Properties of ATPase Activity in Coupling Factor from Chromatium Strain D Chromatophores

Coupling factor extracted from chromatophores of the photosynthetic bacteria Chromatium strain D was partially purified. The enzyme catalyzed ATPase activity in the presence of Ca²⁺ and Mg²⁺ ions. Higher V_app values were obtained when the activity was measured as a function of the divalent cation‐ATP complex rather than as a function of either the divalent cation or ATP because the free components competitively inhibited the activity in the presence of the cation‐ATP complex. The K_m values were lower than or equal to the K_i values for free ATP indicating that the cation‐ATP complex is bound tighter than the free ATP to the enzyme. Based on these results a possible mode of binding of substrate to the active site of the enzyme was suggested. A comparative study indicated no changes in the temperature dependance of ATPase activity when the enzyme was solubilized.
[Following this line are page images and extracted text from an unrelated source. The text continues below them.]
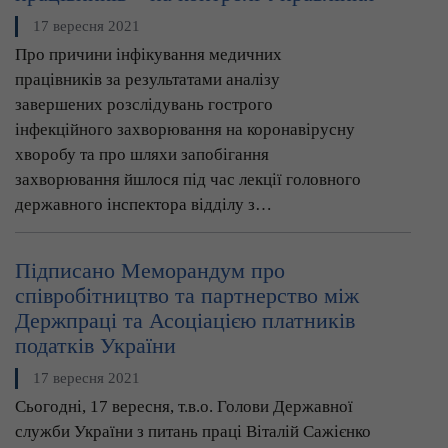
17 вересня 2021
Про причини інфікування медичних
працівників за результатами аналізу
завершених розслідувань гострого
інфекційного захворювання на коронавірусну
хворобу та про шляхи запобігання
захворювання йшлося під час лекції головного
державного інспектора відділу з…
Підписано Меморандум про
співробітництво та партнерство між
Держпраці та Асоціацією платників
податків України
17 вересня 2021
Сьогодні, 17 вересня, т.в.о. Голови Державної
служби України з питань праці Віталій Сажієнко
However, possible conformation changes could have caused a decrease in the K_m values for the (Ca‐ATP)²⁻ and (Mg‐ATP)²⁻ and in the K_i for free Mg²⁺ ions and ATP. The K_i for free Ca²⁺ ions increased on solubilization of the coupling factor. ATPase activity was inhibited by dicyclohexylcarbodiimide both in the soluble and in the membrane‐bound coupling factor.